C'era una volta la convocazione della Commissione di Vigilanza Rai prevista per mercoledì 8 luglio 2020, nella quale l'Amministratore Delegato Fabrizio Salini avrebbe dovuto fornire spiegazioni su diverse questioni piuttosto delicate e che, invece, a quanto ci viene comunicato da fonti certe - oltre a essere saltata nel giorno prestabilito - è stata rinviata a data da destinarsi poiché impossibilitata a tenersi causa lavori parlamentari.

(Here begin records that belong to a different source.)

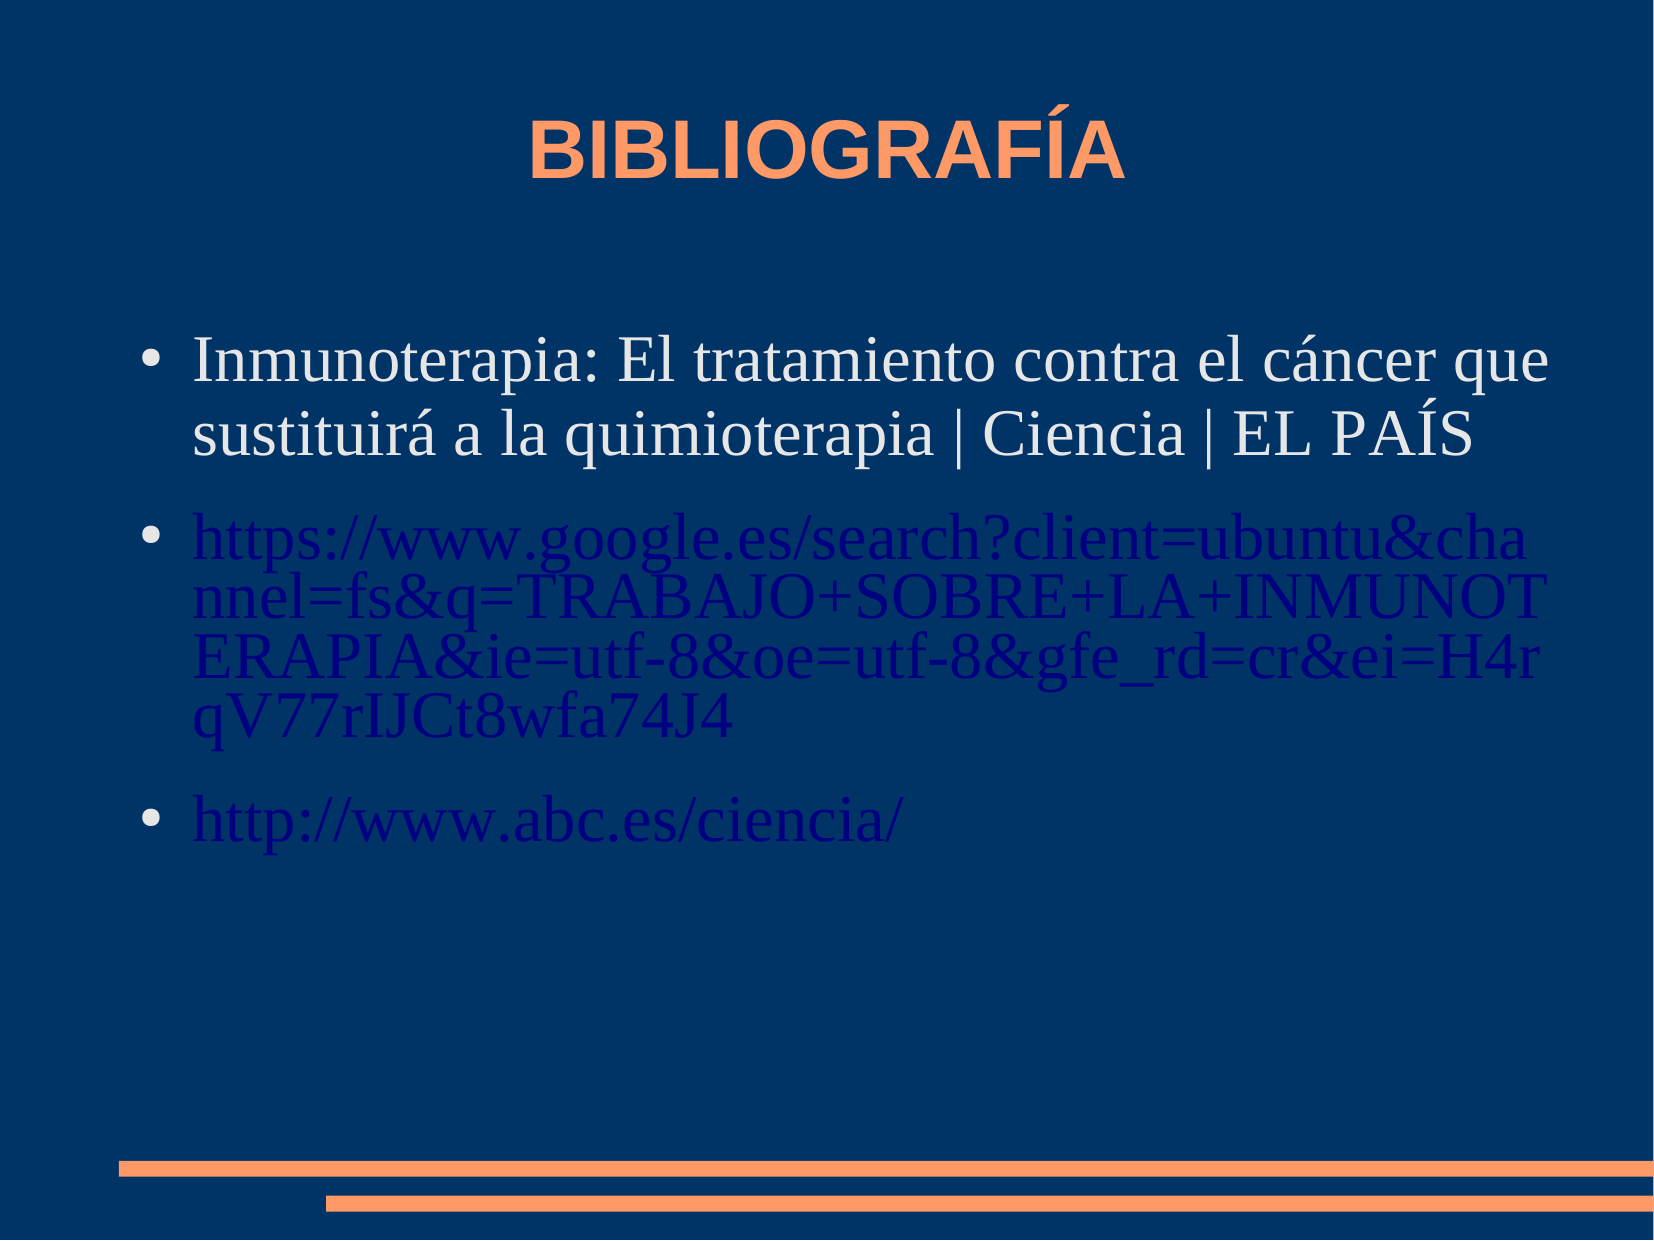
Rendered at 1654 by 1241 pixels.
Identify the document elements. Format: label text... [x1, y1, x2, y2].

title BIBLIOGRAFÍA [121, 46, 1534, 254]
list Inmunoterapia: El tratamiento contra el cáncer que sustituirá a la quimioterapia | Ciencia | EL PAÍS https://www.google.es/search?client=ubuntu&channel=fs&q=TRABAJO+SOBRE+LA+INMUNOTERAPIA&ie=utf-8&oe=utf-8&gfe_rd=cr&ei=H4rqV77rIJCt8wfa74J4 http://www.abc.es/ciencia/ [121, 322, 1561, 1126]
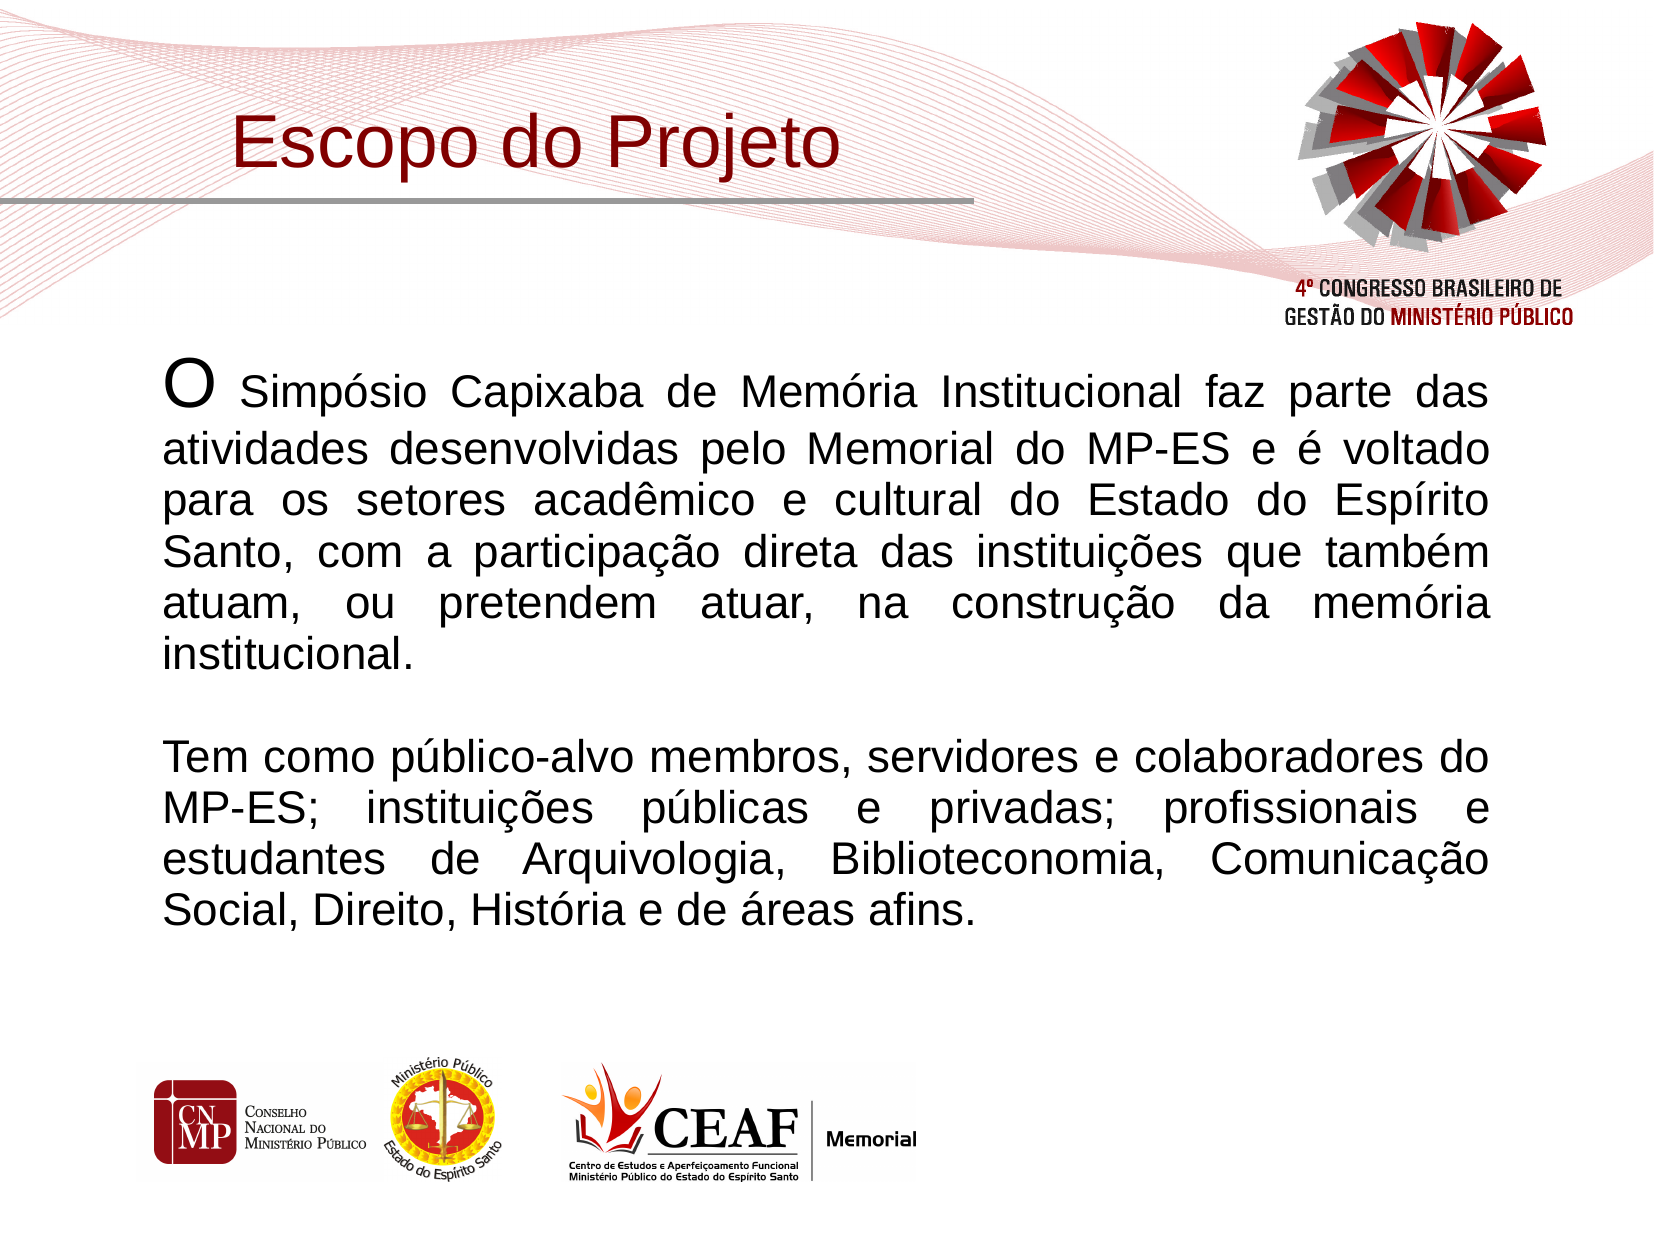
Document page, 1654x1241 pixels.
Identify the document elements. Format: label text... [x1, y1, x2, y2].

picture [561, 1062, 916, 1182]
text_box Escopo do Projeto [47, 77, 1052, 195]
picture [0, 9, 1654, 325]
text_box O Simpósio Capixaba de Memória Institucional faz parte das atividades desenvolvidas pelo Memorial do MP-ES e é voltado para os setores acadêmico e cultural do Estado do Espírito Santo, com a participação direta das instituições que também atuam, ou pretendem atuar, na construção da memória institucional. Tem como público-alvo membros, servidores e colaboradores do MP-ES; instituições públicas e privadas; profissionais e estudantes de Arquivologia, Biblioteconomia, Comunicação Social, Direito, História e de áreas afins. [147, 336, 1506, 1241]
picture [136, 1057, 502, 1182]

Un rinvio dunque, l'ennesimo e più offensivo di sempre, dopo che l'insistenza del Segretario della Commissione, l'On. Michele Anzaldi, pareva aver vinto una lunga battaglia personale in sede di Commissione e poi nell'Ufficio di Presidenza affinché Fabrizio Salini fosse convocato per rispondere della promessa autoregolamentazione sullo strapotere e sul conflitto d'interesse di agenti, conduttori e autori Tv. Autoregolamentazione che sarebbe dovuta entrare in vigore dal 1 gennaio 2020 e che invece a tutt'oggi è lettera morta.
Oltre all'indiscrezione dell'incontro tra il premier Giuseppe Conte e l'Ad Rai presuntamente volto a favorire Mediaset e in ultima analisi Forza Italia in vista di possibili voti in Parlamento per mantenere il Premier a Palazzo Chigi e Salini a Viale Mazzini, un altro nodo che avrebbe dovuto discutersi era quello dei prossimi palinsesti autunnali che lo stesso Michele Anzaldi aveva definito frutto di una spartizione tra i vari agenti, in primis Lucio Presta e Beppe Caschetto. L'On. Anzaldi aveva chiamato in causa anche l'AgCom invitando il Presidente della Commissione di Vigilanza Alberto Barachini a interpellare anche il Presidente della Camera Roberto Fico e la Presidente del Senato Maria Elisabetta Casellati, se l'Ad Salini avesse continuato a "nicchiare".
Terza patata bollente che era urgente trattare in sede di Commissione, quella della facoltà dell'Ad Rai di poter derogare con cinque consiglieri su sette alla policy del ridimensionamento degli agenti e delle case di produzione esterne. Un cavillo denunciato dall'Adnkronos che lo stesso Anzaldi aveva definito "un gravissimo schiaffo al Parlamento", parlando di "arroganza senza fine di questi vertici Rai che pensano addirittura di poter derogare ad un preciso atto parlamentare, votato all’unanimità da ben due legislature e la cui applicazione è stata sollecitata persino dall’Agcom. Quindi se c’è una maggioranza dei 2/3 la Rai può decidere di violare la legge? I presidenti Fico e Casellati valutino come intervenire per tutelare le Camere e l’Agcom richiami il servizio pubblico ai suoi doveri".
Quarta vexata quaestio che era prioritario trattare, la risoluzione per un uso appropriato dei social da parte del personale del servizio pubblico, risoluzione che il Presidente della Commissione Alberto Barachini e lo stesso On. Anzaldi hanno stilato rifacendosi alle linee guida dei servizi radiotelevisivi pubblici europei, per regolamentare la condotta dei giornalisti, dei dipendenti e dei collaboratori della Rai su Facebook, Twitter e Instagram. Pensiamo, per fare un esempio, all'annosa diatriba fra Giancarlo Magalli e Adriana Volpe, proseguita in questi giorni. Anche in questo caso, il tutto è passato in cavalleria.
Da noi raggiunto, l'On. Anzaldi ha commentato: "Di rinvio in rinvio, sono già trascorsi tre anni dall'atto parlamentare approvato all’unanimità, caso senza precedenti, unanimità ribadita anche in questa legislatura. Ammesso e non concesso che i lavori parlamentari non permettano l'audizione dell'Ad in Vigilanza, che ne è della lettera da inviare al riguardo al Presidente del Senato Casellati e al Presidente della Camera Fico? Ora è forse impossibile anche inviare una mail? Sinceramente, è una situazione che lascia stupefatti".
La mancata audizione di Salini sui palinsesti prossimi venturi coincide per giunta con la presentazione dei suddetti prevista per il 16 luglio prossimo. Contando che tali palinsesti resteranno tali fino al giugno 2021, per un altro anno tutto rimarrà così com'è. Se ne riparlerà quindi tra almeno altri dodici mesi, con il nuovo Amministratore Delegato che subentrerà a Salini nel luglio 2021... ben quattro anni dopo l'approvazione dell'atto parlamentare di cui sopra. Neanche Kafka, insomma, avrebbe potuto sviscerare uno sviluppo più paradossale e - per dirla in francese - "paraculo".